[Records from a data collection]

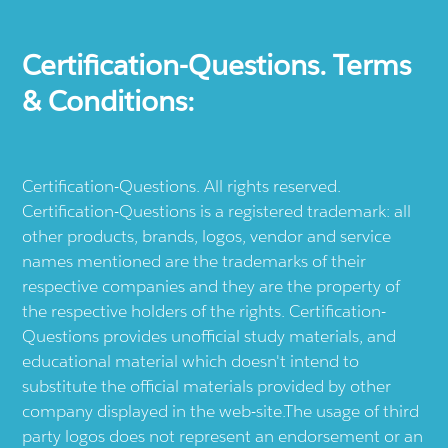
Certification-Questions. Terms
& Conditions:
Certification-Questions. All rights reserved.
Certification-Questions is a registered trademark: all
other products, brands, logos, vendor and service
names mentioned are the trademarks of their
respective companies and they are the property of
the respective holders of the rights. Certification-
Questions provides unofficial study materials, and
educational material which doesn't intend to
substitute the official materials provided by other
company displayed in the web-site.The usage of third
party logos does not represent an endorsement or an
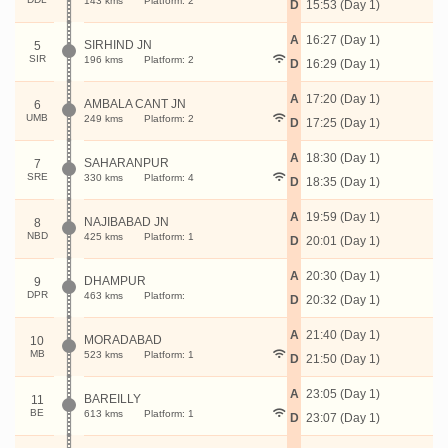
143 kms
Platform: 2
D
15:53 (Day 1)
A
16:27 (Day 1)
SIRHIND JN
5
SIR
196 kms
Platform: 2
D
16:29 (Day 1)
A
17:20 (Day 1)
AMBALA CANT JN
6
UMB
249 kms
Platform: 2
D
17:25 (Day 1)
A
18:30 (Day 1)
SAHARANPUR
7
SRE
330 kms
Platform: 4
D
18:35 (Day 1)
A
19:59 (Day 1)
NAJIBABAD JN
8
NBD
425 kms
Platform: 1
D
20:01 (Day 1)
A
20:30 (Day 1)
DHAMPUR
9
DPR
463 kms
Platform:
D
20:32 (Day 1)
A
21:40 (Day 1)
MORADABAD
10
MB
523 kms
Platform: 1
D
21:50 (Day 1)
A
23:05 (Day 1)
BAREILLY
11
BE
613 kms
Platform: 1
D
23:07 (Day 1)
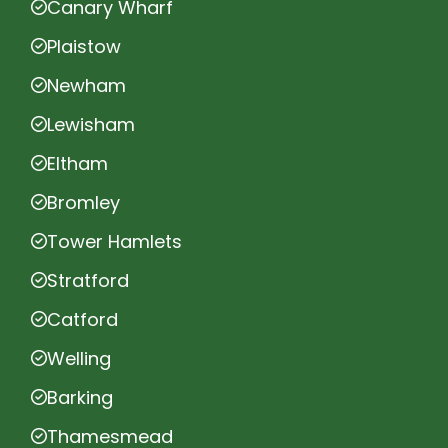
Canary Wharf
Plaistow
Newham
Lewisham
Eltham
Bromley
Tower Hamlets
Stratford
Catford
Welling
Barking
Thamesmead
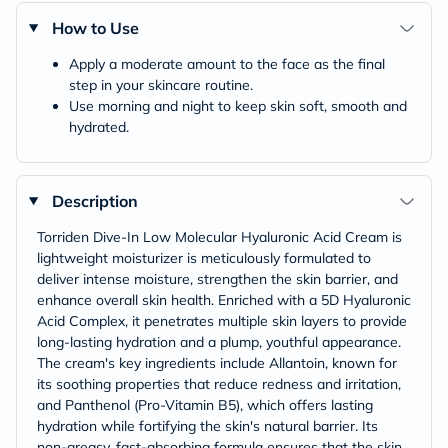
How to Use
Apply a moderate amount to the face as the final
step in your skincare routine.
Use morning and night to keep skin soft, smooth and
hydrated.
Description
Torriden Dive-In Low Molecular Hyaluronic Acid Cream is
lightweight moisturizer is meticulously formulated to
deliver intense moisture, strengthen the skin barrier, and
enhance overall skin health. Enriched with a 5D Hyaluronic
Acid Complex, it penetrates multiple skin layers to provide
long-lasting hydration and a plump, youthful appearance.​
The cream's key ingredients include Allantoin, known for
its soothing properties that reduce redness and irritation,
and Panthenol (Pro-Vitamin B5), which offers lasting
hydration while fortifying the skin's natural barrier. Its
non-greasy, fast-absorbing formula ensures that the skin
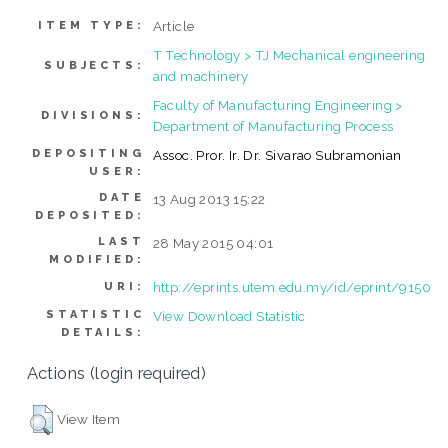
Article
ITEM TYPE:
T Technology > TJ Mechanical engineering
SUBJECTS:
and machinery
Faculty of Manufacturing Engineering >
DIVISIONS:
Department of Manufacturing Process
DEPOSITING
Assoc. Pror. Ir. Dr. Sivarao Subramonian
USER:
DATE
13 Aug 2013 15:22
DEPOSITED:
LAST
28 May 2015 04:01
MODIFIED:
http://eprints.utem.edu.my/id/eprint/9150
URI:
STATISTIC
View Download Statistic
DETAILS:
Actions (login required)
View Item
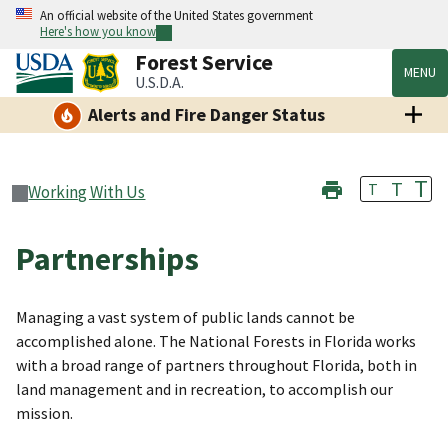
An official website of the United States government
Here's how you know
Forest Service
MENU
U.S.D.A.
Alerts and Fire Danger Status
T
T
T
Working With Us
Partnerships
Managing a vast system of public lands cannot be
accomplished alone. The National Forests in Florida works
with a broad range of partners throughout Florida, both in
land management and in recreation, to accomplish our
mission.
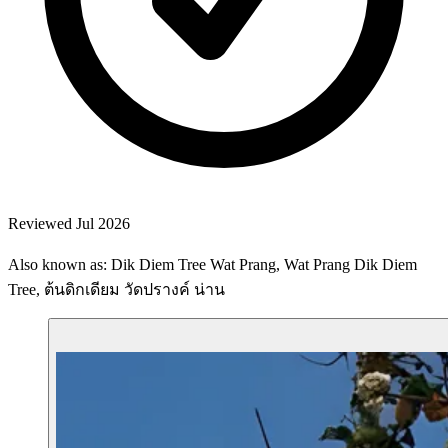
Reviewed Jul 2026
Also known as: Dik Diem Tree Wat Prang, Wat Prang Dik Diem
Tree, ต้นดิกเดียม วัดปรางค์ น่าน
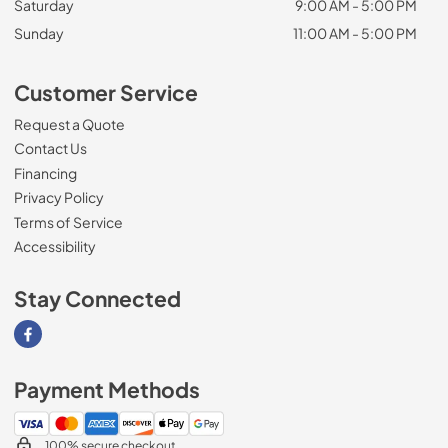
Saturday
9:00 AM - 5:00 PM
Sunday
11:00 AM - 5:00 PM
Customer Service
Request a Quote
Contact Us
Financing
Privacy Policy
Terms of Service
Accessibility
Stay Connected
Visit our Facebook page
Payment Methods
100% secure checkout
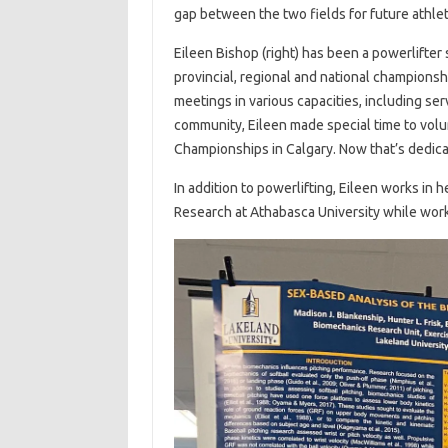
gap between the two fields for future athle
Eileen Bishop (right) has been a powerlifter
provincial, regional and national championsh
meetings in various capacities, including ser
community, Eileen made special time to volun
Championships in Calgary. Now that’s dedica
In addition to powerlifting, Eileen works in 
Research at Athabasca University while worki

## REQUIRED WORK
Line count for the string "hydration": work it out from the records above and reply with the number alone.

## SOLUTION
2